The Business Model Canvas (BMC) gives you the structure of a business plan without the overhead and the improvisation of a ‘back of the napkin’ sketch without  the fuzziness (and coffee rings).

The Canvas has nine elements:
Business-Model-Canvas-Annoted-760

Key Partners Key Activities Key Resources Value Propositions Customer Segments Customer Relationships Channels Revenue Streams Cost Structure

Together these elements provide a pretty coherent view of a business’ key drivers–

  1. Customer Segments: Who are the customers? What do they think? See? Feel? Do?
  2. Value Propositions: What’s compelling about the proposition? Why do customers buy, use?
  3. Channels: How are these propositions promoted, sold and delivered? Why? Is it working?
  4. Customer Relationships: How do you interact with the customer through their ‘journey’?
  5. Revenue Streams: How does the business earn revenue from the value propositions?
  6. Key Activities: What uniquely strategic things does the business do to deliver its proposition?
  7. Key Resources: What unique strategic assets must the business have to compete?
  8. Key Partnerships: What can the company not do so it can focus on its Key Activities?
  9. Cost Structure: What are the business’ major cost drivers? How are they linked to revenue?

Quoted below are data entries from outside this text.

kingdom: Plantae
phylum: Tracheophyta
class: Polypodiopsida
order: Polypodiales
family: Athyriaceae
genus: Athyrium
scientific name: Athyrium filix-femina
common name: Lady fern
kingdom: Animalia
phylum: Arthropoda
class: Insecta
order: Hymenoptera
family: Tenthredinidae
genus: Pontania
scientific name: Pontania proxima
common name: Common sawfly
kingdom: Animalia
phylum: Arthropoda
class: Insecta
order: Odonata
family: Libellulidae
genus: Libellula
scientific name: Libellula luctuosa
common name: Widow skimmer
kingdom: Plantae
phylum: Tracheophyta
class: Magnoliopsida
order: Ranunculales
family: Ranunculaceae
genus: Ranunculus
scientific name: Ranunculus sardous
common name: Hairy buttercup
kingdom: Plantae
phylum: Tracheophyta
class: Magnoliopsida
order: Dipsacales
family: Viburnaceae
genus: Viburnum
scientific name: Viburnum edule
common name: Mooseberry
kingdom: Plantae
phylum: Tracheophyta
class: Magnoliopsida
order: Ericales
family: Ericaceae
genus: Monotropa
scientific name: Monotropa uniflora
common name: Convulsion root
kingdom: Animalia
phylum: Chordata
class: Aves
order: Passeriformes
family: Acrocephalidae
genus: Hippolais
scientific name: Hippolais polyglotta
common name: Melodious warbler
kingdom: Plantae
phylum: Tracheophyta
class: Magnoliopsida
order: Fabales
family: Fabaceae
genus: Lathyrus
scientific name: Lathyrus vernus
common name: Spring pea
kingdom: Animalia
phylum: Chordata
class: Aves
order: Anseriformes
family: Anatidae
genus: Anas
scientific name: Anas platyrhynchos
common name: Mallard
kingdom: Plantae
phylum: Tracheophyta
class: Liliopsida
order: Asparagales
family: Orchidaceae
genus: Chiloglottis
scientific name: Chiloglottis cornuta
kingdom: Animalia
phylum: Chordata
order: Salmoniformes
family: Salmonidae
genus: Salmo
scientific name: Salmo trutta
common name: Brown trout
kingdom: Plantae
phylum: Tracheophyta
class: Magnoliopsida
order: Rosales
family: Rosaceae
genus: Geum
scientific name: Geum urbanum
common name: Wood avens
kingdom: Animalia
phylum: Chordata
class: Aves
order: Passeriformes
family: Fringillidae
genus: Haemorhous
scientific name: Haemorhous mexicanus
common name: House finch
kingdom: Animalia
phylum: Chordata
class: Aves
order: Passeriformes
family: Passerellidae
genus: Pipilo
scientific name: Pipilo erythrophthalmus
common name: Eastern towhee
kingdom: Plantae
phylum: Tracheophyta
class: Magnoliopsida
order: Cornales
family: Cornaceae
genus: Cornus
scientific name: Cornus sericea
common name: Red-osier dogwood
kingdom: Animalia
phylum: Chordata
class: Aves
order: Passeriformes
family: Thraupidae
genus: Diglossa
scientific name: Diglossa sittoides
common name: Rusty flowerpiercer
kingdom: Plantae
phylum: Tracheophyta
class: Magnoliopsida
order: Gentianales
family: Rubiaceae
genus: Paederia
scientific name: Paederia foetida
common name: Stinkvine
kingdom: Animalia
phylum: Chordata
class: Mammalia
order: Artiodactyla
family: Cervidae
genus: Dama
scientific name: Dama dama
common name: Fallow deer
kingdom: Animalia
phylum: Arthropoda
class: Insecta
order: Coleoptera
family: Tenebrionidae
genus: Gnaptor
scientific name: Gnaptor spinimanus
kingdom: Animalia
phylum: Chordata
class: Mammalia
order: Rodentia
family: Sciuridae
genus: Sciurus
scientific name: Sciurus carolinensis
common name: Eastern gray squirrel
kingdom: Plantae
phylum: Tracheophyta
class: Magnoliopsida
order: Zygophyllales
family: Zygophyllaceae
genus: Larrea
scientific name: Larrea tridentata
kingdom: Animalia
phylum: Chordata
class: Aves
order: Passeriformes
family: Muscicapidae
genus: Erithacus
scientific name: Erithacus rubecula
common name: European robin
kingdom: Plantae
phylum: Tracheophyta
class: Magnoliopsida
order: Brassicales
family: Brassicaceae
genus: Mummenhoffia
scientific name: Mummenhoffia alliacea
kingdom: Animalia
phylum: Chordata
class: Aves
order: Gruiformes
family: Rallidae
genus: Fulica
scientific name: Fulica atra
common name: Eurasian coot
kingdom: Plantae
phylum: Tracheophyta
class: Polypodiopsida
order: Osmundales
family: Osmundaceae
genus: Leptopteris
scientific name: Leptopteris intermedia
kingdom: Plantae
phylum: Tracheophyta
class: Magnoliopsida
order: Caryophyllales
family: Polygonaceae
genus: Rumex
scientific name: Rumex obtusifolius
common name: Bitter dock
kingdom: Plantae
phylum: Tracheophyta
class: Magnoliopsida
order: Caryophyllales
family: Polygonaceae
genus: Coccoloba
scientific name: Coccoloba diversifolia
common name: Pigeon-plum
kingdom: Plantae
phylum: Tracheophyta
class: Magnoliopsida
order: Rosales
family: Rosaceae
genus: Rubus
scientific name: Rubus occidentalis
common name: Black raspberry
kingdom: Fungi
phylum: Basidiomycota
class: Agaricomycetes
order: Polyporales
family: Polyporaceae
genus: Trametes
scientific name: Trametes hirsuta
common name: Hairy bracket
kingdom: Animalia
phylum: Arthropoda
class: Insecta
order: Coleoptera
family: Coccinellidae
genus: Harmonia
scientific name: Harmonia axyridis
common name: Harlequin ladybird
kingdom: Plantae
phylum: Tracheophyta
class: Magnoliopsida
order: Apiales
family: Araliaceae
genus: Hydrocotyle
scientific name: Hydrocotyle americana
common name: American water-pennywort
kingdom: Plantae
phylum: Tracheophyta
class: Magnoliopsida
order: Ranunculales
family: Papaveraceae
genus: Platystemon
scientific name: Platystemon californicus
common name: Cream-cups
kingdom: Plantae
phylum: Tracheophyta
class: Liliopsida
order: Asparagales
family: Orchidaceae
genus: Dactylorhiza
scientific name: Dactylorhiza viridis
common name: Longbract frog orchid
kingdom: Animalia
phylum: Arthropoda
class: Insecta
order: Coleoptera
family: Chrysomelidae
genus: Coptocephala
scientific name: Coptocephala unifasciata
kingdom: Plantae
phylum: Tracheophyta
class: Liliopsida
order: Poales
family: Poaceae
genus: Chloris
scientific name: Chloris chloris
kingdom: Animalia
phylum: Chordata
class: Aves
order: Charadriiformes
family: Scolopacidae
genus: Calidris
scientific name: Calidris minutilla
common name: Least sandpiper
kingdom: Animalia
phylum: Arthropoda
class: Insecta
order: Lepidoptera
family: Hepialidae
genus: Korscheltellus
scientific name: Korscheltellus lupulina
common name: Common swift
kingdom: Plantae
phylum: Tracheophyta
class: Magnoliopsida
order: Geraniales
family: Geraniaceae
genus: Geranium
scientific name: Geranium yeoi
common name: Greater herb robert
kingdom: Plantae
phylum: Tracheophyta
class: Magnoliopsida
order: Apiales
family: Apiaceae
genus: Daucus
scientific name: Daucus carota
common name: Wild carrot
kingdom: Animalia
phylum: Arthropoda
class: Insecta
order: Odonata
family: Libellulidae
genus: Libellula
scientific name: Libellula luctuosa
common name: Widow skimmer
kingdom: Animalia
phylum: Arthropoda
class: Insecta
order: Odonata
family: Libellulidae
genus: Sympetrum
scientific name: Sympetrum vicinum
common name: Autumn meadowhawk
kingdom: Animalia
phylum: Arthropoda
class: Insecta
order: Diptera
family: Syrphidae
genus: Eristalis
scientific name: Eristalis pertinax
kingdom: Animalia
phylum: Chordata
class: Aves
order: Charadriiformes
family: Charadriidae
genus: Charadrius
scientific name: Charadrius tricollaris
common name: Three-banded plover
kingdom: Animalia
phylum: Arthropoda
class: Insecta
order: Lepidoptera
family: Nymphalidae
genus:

The Canvas is popular with entrepreneurs and intrapreneurs for business model innovation. Fundamentally, I find it delivers three things:

  1. Focus: Stripping away the 40+ pages of ‘stuff’ in a traditional business plan, I’ve seen users of the BMC improve their clarify and focus on what’s driving the business (and what’s non-core and getting in the way).
  2. Flexibility: It’s alot easier to tweak the model and try things (from a planning perspective) with something that’s sitting on a single page.
  3. Transparency: Your team will have a much easier time understanding your business model and be much more likely to buy in to your vision when it’s laid out on a single page.